In exchange, the city will receive $500 a month in rent for the space.

The deal passed unanimously, subject to legal review of the contract by city attorney Frank Bondurant.

The terms, as stated at the city commission’s meeting Monday night, would give Atlanta-based Mainstreet Broadband a five-year contract with the right to renew for four additional five-year terms.

It has an escalator clause that could increase the city’s rent over time, in yearly 3 percent increments, according to Dale Laney, a site acquisition specialist who brought the proposal to the city. Laney works for Compass Technology Services, and that company is under contract with Mainstreet Broadband to find suitable tower sites.

It is not an exclusive contrac. Laney said the company will be leaving plenty of room for other renters who may want to reserve space on the city water tower.
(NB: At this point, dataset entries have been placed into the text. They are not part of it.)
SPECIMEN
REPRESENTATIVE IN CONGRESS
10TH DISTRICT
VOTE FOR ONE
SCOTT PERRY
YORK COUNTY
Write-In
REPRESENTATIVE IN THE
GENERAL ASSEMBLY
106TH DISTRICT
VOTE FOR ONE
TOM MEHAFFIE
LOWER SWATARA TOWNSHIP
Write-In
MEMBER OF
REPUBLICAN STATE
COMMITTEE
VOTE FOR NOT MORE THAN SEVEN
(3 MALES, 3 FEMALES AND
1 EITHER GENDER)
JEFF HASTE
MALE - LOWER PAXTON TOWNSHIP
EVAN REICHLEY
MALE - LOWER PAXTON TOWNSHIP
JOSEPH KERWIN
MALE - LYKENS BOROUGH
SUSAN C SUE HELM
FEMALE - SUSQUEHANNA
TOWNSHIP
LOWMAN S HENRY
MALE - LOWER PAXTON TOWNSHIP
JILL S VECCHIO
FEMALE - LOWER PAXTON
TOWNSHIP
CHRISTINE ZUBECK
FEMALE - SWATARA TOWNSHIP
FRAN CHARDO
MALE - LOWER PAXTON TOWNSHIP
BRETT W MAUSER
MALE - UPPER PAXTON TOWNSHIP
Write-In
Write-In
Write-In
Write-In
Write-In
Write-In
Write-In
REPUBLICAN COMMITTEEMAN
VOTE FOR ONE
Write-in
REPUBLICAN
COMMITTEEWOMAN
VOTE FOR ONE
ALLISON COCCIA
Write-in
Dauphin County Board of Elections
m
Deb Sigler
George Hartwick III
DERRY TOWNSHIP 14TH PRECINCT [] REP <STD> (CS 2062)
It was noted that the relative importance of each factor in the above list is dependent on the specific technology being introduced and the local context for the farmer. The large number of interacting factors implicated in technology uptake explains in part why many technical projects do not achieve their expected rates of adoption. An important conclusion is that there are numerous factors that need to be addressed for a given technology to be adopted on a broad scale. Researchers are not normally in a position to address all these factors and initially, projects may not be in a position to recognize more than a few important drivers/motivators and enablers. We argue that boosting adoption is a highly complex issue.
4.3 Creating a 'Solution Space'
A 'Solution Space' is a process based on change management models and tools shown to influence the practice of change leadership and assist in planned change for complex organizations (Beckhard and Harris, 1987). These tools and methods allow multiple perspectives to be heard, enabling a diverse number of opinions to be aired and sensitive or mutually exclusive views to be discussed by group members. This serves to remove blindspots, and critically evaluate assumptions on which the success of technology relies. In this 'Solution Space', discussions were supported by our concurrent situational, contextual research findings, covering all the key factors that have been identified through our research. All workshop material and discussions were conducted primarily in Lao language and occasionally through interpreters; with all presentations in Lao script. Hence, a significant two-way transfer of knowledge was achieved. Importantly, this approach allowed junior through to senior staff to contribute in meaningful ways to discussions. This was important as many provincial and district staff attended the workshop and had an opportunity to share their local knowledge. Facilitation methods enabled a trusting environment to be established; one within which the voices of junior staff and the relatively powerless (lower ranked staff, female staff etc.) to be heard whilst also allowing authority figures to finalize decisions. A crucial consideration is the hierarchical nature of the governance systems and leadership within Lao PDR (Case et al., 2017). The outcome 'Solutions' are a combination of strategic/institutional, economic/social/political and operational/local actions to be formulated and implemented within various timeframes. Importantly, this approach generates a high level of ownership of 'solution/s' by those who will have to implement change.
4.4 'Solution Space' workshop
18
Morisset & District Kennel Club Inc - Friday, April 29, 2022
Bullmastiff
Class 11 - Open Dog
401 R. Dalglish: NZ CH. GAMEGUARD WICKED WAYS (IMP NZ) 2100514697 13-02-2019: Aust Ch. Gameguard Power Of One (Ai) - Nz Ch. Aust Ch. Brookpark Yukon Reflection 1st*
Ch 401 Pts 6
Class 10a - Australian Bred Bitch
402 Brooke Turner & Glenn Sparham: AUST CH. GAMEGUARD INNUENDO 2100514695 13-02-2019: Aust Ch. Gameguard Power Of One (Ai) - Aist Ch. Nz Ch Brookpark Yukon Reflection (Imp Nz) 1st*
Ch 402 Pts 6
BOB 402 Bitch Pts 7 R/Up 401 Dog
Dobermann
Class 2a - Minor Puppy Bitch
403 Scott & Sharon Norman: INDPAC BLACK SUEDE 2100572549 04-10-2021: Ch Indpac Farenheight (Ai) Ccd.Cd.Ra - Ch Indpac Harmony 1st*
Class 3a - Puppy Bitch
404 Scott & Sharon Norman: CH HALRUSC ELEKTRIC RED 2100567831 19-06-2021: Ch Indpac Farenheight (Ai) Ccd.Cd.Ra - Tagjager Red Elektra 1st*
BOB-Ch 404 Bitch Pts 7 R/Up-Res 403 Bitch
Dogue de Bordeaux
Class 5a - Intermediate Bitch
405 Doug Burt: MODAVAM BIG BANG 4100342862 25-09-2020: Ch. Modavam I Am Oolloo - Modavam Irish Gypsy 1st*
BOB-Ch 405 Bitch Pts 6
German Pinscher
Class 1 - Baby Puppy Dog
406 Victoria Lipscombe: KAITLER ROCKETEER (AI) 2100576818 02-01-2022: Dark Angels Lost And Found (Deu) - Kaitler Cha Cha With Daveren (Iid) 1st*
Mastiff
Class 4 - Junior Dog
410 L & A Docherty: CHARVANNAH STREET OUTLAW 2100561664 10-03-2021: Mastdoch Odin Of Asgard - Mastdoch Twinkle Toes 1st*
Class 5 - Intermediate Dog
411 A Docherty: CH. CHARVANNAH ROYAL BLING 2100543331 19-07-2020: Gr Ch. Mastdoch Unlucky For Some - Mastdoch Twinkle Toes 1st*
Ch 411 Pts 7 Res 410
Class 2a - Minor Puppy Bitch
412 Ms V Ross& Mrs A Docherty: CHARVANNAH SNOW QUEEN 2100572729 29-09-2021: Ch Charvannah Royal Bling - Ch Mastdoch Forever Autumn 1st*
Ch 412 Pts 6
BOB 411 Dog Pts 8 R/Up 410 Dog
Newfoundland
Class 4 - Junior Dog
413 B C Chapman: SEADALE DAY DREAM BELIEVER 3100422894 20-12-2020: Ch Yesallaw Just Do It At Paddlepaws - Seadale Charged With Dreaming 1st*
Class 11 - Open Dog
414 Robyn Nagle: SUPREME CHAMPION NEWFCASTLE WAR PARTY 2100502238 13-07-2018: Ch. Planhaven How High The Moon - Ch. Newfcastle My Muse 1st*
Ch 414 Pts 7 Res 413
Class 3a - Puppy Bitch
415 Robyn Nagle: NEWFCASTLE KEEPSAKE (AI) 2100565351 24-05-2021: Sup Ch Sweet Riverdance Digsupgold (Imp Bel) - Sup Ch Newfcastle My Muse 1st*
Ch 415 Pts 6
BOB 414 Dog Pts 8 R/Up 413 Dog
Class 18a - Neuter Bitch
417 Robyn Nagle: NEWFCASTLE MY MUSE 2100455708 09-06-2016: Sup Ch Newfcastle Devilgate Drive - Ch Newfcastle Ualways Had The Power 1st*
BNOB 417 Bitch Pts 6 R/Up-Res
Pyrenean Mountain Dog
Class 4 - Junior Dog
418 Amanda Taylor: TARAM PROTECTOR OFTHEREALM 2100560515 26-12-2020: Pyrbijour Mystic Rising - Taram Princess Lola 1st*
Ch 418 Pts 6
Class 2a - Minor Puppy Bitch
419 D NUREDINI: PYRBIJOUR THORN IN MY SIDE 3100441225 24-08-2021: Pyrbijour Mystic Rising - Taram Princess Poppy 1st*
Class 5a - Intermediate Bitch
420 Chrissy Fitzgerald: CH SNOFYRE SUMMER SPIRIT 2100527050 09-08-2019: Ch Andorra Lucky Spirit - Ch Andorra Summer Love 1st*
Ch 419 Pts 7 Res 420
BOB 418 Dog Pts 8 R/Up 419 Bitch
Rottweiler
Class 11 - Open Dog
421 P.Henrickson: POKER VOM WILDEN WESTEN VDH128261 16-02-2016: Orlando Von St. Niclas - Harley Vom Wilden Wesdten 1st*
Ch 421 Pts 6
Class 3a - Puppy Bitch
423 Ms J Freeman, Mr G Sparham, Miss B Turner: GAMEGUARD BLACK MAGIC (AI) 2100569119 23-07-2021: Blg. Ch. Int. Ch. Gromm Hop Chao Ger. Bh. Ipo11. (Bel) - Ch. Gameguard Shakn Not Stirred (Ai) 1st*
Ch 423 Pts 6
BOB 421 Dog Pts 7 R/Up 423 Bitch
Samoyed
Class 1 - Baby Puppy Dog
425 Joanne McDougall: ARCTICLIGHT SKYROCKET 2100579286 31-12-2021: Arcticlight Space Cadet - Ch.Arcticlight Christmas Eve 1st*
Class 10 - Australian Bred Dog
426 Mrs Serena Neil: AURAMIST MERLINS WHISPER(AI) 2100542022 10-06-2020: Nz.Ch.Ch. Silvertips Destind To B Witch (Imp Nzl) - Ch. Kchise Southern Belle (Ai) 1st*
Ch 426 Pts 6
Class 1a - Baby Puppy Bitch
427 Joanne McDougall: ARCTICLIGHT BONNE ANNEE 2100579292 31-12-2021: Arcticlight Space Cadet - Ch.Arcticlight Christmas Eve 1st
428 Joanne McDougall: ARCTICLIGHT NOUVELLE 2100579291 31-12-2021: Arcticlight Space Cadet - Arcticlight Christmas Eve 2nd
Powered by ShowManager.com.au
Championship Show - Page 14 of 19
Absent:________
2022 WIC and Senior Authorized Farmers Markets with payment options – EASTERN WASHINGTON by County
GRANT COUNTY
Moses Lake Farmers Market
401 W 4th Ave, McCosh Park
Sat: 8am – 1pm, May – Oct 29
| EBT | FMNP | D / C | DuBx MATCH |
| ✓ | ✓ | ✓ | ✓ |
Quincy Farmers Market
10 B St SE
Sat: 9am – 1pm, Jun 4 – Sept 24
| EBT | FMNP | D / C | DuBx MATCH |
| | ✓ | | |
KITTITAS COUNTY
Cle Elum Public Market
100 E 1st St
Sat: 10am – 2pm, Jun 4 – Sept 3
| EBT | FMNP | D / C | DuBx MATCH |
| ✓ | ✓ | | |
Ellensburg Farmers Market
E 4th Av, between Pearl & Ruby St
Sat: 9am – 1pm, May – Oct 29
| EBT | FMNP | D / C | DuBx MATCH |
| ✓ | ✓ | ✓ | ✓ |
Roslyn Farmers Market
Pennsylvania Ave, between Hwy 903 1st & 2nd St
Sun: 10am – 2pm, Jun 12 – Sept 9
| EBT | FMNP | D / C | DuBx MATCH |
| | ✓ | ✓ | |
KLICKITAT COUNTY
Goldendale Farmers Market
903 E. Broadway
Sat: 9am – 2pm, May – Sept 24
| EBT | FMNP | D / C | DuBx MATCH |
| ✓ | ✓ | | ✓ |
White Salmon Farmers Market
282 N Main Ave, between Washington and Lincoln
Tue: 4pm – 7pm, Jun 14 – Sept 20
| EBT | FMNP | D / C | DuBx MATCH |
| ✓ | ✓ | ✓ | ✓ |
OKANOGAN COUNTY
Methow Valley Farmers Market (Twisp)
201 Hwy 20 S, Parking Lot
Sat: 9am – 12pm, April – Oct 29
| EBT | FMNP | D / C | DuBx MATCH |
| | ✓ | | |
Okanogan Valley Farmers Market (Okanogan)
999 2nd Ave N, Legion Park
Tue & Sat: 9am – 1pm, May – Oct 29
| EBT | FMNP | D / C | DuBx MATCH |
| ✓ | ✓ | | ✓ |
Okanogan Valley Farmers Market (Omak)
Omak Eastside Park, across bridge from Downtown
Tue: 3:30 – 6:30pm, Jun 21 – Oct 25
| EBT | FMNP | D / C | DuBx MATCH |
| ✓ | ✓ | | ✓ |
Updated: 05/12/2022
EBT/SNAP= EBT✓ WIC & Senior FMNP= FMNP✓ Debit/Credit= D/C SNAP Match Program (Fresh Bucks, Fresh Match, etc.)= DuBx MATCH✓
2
He expects that, once the lease is signed, the equipment could be up in 60 days.

“It gives everybody just another option for wireless internet service,” he said. “We loop the connectivity between sites with microwave technology rather than using underground or fiber lines.”

He said he didn’t know exactly when the system would go live, because Mainstreet Broadband has several other contracts for other sites that are in various stages of readiness. Rather that putting them each online piecemeal, Laney said the company is going to wait until the majority are ready to put most or all into operation at once.

The coverage areas can go from three to about eight miles out, he said, depending in part on barriers that limit the signals. He said some of the systems are up and running in south Georgia and other parts of north Florida.

“We’re trying to blanket that portion of the state and that region in Georgia,” he said.